Apparently from the g information in our model all coefficients significant also can be pass to an estimation of model.

Analysis and estimation of model

Let's check up residuals of the g model on correspondence to "white noise», and also we will analyze the correlogram of residuals as it could help us with determination important for switching-on and prediction of elements of a regression.
So the first that we will make it we will lead the Q-test of Lyyunga — Boxing for check of a hypothesis that residuals was casual, t. e. was «white noise». The g test are le on residuals of modelof ARIMA. Thus, we should receive at first residuals of model and to construct for them ACF, and then to the turn-out coefficients to notice the test.

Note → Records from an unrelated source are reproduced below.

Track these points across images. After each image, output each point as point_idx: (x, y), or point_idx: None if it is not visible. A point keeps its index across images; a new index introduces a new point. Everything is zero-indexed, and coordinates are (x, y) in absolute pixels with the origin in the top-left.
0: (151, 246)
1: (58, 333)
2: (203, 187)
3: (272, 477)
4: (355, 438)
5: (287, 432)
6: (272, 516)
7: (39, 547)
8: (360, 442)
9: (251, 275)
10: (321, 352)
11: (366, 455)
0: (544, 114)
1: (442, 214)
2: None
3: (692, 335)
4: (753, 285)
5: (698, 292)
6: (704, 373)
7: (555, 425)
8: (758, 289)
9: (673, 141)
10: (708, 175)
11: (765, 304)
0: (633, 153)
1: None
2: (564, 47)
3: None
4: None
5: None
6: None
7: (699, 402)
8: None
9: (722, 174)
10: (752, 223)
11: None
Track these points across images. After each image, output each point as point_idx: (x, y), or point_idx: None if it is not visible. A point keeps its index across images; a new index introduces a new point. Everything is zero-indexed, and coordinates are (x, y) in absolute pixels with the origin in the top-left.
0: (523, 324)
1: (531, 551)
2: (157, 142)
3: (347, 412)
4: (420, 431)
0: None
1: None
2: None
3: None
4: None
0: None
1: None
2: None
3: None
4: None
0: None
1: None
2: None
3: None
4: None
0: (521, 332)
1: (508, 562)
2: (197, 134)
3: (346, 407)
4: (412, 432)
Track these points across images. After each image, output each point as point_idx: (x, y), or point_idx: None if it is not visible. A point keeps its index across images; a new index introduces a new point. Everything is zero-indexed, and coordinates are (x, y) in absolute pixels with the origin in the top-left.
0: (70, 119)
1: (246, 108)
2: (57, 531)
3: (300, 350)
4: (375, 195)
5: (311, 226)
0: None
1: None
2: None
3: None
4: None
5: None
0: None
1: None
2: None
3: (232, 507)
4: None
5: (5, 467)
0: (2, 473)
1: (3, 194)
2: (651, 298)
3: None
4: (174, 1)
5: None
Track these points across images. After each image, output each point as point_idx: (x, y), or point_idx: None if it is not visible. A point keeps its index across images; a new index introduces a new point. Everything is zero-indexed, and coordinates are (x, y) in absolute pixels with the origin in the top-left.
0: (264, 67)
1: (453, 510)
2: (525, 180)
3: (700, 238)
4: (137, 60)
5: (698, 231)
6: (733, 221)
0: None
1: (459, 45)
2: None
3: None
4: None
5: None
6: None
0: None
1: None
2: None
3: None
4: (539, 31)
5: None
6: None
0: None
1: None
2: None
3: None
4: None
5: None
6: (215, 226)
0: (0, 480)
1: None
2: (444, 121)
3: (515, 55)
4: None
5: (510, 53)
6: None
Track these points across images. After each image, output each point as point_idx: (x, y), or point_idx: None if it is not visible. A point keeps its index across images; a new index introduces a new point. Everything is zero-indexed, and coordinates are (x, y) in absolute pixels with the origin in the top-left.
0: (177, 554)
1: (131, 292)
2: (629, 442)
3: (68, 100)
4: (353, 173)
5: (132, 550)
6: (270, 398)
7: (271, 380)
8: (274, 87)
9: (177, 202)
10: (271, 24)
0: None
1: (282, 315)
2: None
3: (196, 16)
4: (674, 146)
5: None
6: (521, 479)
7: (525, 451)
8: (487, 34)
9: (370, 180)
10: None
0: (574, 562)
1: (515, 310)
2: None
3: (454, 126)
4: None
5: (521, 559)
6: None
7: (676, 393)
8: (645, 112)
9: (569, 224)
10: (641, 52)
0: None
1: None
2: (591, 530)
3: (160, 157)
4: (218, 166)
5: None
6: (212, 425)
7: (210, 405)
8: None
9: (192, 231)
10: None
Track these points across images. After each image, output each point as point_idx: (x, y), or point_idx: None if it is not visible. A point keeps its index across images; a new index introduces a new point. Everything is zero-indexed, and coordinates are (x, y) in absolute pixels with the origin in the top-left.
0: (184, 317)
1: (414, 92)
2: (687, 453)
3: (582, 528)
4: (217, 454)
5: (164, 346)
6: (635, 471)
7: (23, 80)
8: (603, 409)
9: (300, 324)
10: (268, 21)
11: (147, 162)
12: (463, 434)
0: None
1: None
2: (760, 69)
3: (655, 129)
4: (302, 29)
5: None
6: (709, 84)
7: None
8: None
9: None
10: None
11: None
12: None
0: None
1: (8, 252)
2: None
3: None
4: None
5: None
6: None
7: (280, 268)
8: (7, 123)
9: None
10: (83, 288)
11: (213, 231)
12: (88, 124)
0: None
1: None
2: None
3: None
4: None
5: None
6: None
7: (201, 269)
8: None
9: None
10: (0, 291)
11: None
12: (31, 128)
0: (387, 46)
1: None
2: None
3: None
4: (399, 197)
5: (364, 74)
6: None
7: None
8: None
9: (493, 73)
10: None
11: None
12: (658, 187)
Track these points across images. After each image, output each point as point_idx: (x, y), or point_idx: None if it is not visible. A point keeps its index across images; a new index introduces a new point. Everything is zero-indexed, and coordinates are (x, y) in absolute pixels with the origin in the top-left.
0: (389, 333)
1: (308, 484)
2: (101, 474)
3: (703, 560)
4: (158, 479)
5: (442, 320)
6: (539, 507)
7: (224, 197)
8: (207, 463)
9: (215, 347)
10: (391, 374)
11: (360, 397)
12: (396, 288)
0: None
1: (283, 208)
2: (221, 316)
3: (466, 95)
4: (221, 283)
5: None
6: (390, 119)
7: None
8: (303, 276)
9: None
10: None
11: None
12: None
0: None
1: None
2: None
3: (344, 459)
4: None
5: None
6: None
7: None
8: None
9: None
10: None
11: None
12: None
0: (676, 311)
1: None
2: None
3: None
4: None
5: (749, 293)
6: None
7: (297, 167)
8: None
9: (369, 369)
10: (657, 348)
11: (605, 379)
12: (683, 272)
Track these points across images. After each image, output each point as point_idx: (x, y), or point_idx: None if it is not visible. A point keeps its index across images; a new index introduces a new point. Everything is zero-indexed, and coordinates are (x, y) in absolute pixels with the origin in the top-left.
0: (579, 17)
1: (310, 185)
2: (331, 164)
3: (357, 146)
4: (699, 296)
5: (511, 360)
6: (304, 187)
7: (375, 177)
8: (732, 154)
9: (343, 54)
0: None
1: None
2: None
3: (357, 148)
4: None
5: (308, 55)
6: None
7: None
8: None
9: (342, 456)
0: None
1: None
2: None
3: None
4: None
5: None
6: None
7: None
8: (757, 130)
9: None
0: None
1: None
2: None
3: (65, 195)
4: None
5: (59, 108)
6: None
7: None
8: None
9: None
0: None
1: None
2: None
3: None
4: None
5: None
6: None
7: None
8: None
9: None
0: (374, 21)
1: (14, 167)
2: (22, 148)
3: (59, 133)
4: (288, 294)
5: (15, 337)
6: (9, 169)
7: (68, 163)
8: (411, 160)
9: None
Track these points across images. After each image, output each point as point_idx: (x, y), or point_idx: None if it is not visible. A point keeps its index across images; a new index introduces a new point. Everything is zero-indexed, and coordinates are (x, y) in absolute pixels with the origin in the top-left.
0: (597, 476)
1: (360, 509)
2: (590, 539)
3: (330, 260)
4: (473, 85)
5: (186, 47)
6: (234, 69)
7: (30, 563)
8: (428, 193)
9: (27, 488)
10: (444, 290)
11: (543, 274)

By means ofstatsmadels it can be ma so:

q_test = sm.tsa.stattools.acf(model.resid, qstat=True) #свойство resid, хранит остатки модели, qstat=True, означает что применяем указынный тест к коэф-амprint DataFrame({'Q-stat':q_test[1], 'p-value':q_test[2]})

Result

Q-statp-value00.5314260.46600813.0732170.21510923.6442290.30253233.9063260.41883244.7014330.45339355.4337450.48950065.4442540.60591675.4453090.70909185.9007620.74980896.0049280.814849106.1559660.862758116.2999580.9002131212.7315420.4687551314.7078940.3984101420.7206070.1459961523.1974330.1085581623.9498010.1208051724.1192360.1511601825.6161840.1412431926.0351650.1646542028.9698800.1147272128.9736600.1456142229.0177160.1797232332.1140060.1241912432.2848050.1499362533.1233950.1585482633.1290590.1928442733.7604880.2088702838.4210530.1132552938.7242260.1320283038.9734260.1538633138.9781720.1846133239.3189540.2078193339.3824720.2416233439.4237630.2786153540.0836890.2938603643.8495150.2037553745.7044760.1825763847.1329110.1741173947.3653050.197305

Value of g statistics and p-values, testified that the hypothesis about randomness of residuals are not reject, and most likely the g process of predstvlyaet «white noise».
Now let's calculate coefficient of determination The analysis of time series by means of python

to understand what percent of observations the g model described:

pred = model.predict('2013-05-26','2014-12-31', typ='levels')trn = otg['2013-05-26':]r2 = r2_score(trn, pred[1:32])print 'R^2: %1.2f' % r2

R^2:-0.03

Root mean square deviation ^[2] sew models:

metrics.rmse(trn,pred[1:32])

80919.057367642512

Average absolute error ^[2] forecasts:

metrics.mae(trn,pred[1:32])

63092.763277651895

It were necessary to draw our forecast on graphics:

otg.plot(figsize=(12,6))pred.plot(style='r--')

Inference

As it are possible to note from the schedule our model built not so good forecast. Partly it are connect with bursts in the initial data, which we not till the end of, and also with the unitof ARIMA of a packet of statsmodels, t. to. it new enough. Article are more direct on that it are possible to show how to analyze time series on python. Also it would be desirable to mark that in consider today a packet various methods regression analysis (I will try to show in the further articles) very full was implement.
As a whole for small researches a packet of statsmodels in ma look fat it are suitable, but for serious scientific operation nevertheless while syrovat both some tests and statistics in it missed.